When a highly paid executive parts ways unhappily with the government it’s always the taxpayer that foots the bill.
And that’s how things are shaping in the case of Christine Holgate, the Australia Post CEO who’s been returned to sender by Prime Minister Scott Morrison over watchgate.
Crikey can’t know for sure, but all the clues suggest manoeuvring is well underway for an expensive termination package. Through the media we’ve learnt that Holgate has spent days in tears (“She was devastated. It was awful.”) and that the way she has been treated has been “bloody disgusting”.
Holgate’s lawyer Bryan Belling has said Morrison’s response in question time — saying he was “appalled and shocked” that the CEO had given four executives $20,000 worth of watches for a job well done — was “humiliating” for her.
Holgate had also not been informed “as to why she should be stood down”, Belling, partner at employment law firm Kingston Reid, said in a statement.
Distress. Humiliation. Lack of due process. No clear reasons given. Unfair.
Holgate’s salary is $1.6 million a year, with another $1 million in bonuses (at least) expected.
There’s pain and suffering. Loss of future earnings. Reputational damage. The price of a confidential settlement.
It’s all adding up to one hell of a case against the Commonwealth. Morrison’s dozen or words of outrage — real or confected — might be the most expensive he’s ever uttered.
Well, expensive for the taxpayer that is, given that the government is Australia Post’s sole shareholder.
US import Sol Trujillo set the benchmark for payouts when he left Telstra after only 10 months as CEO, with $3.8 million in termination benefits, taking his total pay to more than $9 million. That was in 2009.
The private sector has produced its share of telephone number payouts: in 2017, Commonwealth Bank CEO Ian Narev left the bank with at least $12 million in shares. At least.

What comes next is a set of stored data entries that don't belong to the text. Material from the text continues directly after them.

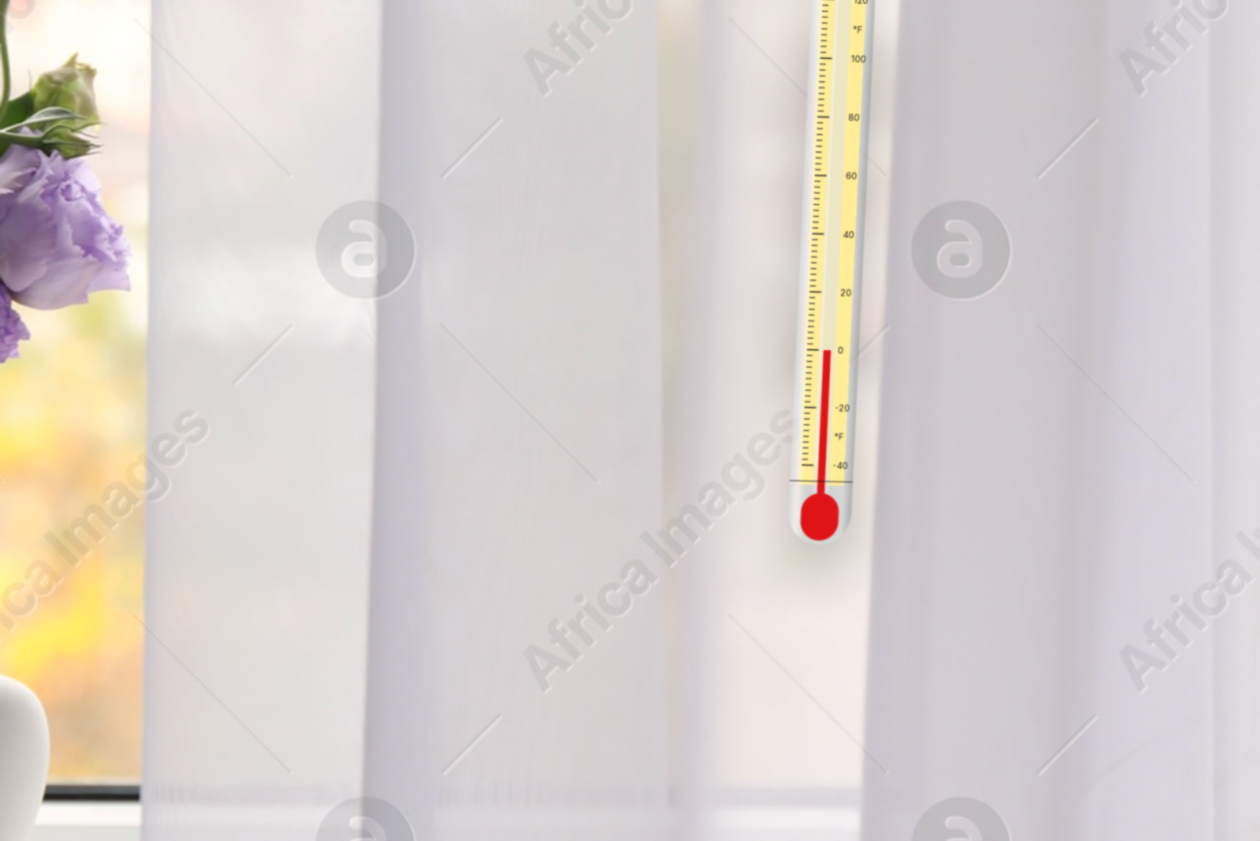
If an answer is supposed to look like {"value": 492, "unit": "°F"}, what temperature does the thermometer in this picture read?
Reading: {"value": 0, "unit": "°F"}
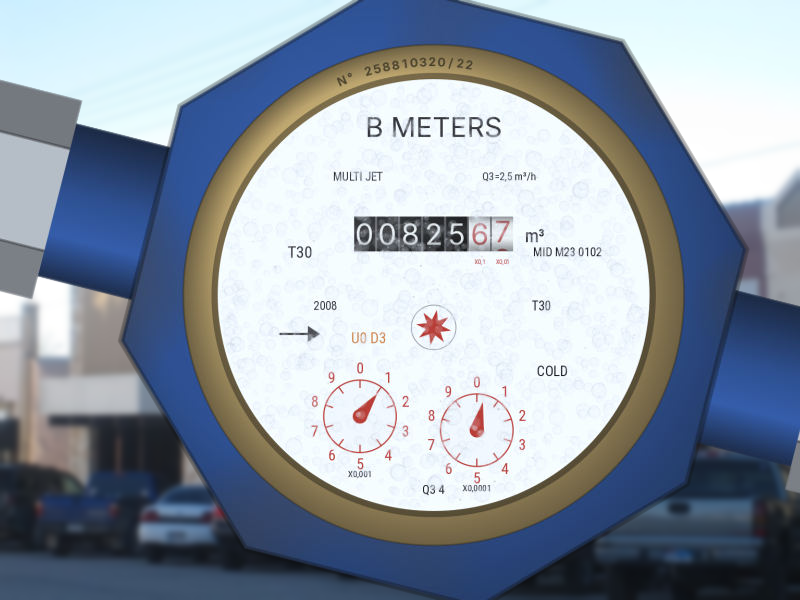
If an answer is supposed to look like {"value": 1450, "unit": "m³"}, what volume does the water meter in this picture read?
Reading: {"value": 825.6710, "unit": "m³"}
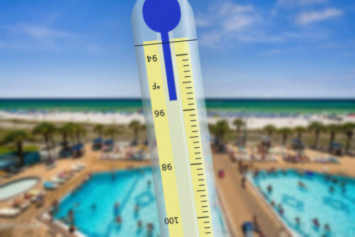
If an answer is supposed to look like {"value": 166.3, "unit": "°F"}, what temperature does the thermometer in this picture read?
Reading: {"value": 95.6, "unit": "°F"}
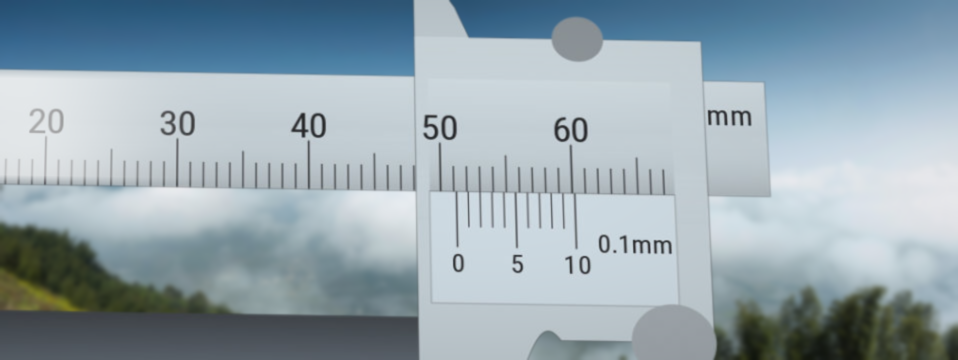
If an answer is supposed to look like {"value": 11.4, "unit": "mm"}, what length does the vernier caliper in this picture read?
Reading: {"value": 51.2, "unit": "mm"}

The problem for Morrison is that Team Holgate is a well-resourced and formidable foe. Holgate is a seasoned business operator who has amassed a fortune over the years as CEO of Blackmores health care empire.
In her corner is husband Mike Harding, a powerful figure in Australia’s resources industry.
Harding was on the board of Santos for 10 years and according to the company played a “major role” in its “transformational” liquefied natural gas (LNP) projects.
This, you might think, is an awkward connection for the gas-led recovery Morrison government, especially given the donations which Santos has sent the government’s way over the last several years.
Harding has held other influential roles, including as chair of giant infrastructure company Downer EDI; Horizon Oil Limited chair; and Roc Oil Company Limited chair.
Judging by the favourable publicity, Team Holgate has received some smart PR advice to augment its legal strategy. In The Australian, veteran business columnist Robert Gottliebsen has sketched a conspiracy to remove Holgate so dark that he dares not spell it out. “I can’t reveal the motivation of the Holgate character assassins because that would reveal the identity of the assassins,” he wrote.
Gottliebsen has also taken aim at the Australia Post board, stacked as it is with Liberal mates.
As Crikey reported, the Liberal names include the influential Howard-era operative Tony Nutt, as well as Bruce McIver, who was Queensland LNP state director for seven years.
It all points towards a tremendous barney, with a mashup of leading Liberal party figures, corporate titans, and dueling media spinners from both sides, each trying to portray themselves as the champion of the public good and of what is right and fair. Cry me a river.
Is it a cheap shot to point out that as millionaires and political elites wrestle over the potential millions of dollars in payouts, there are people losing their jobs under a government which can’t even be bothered to measure what constitutes poverty?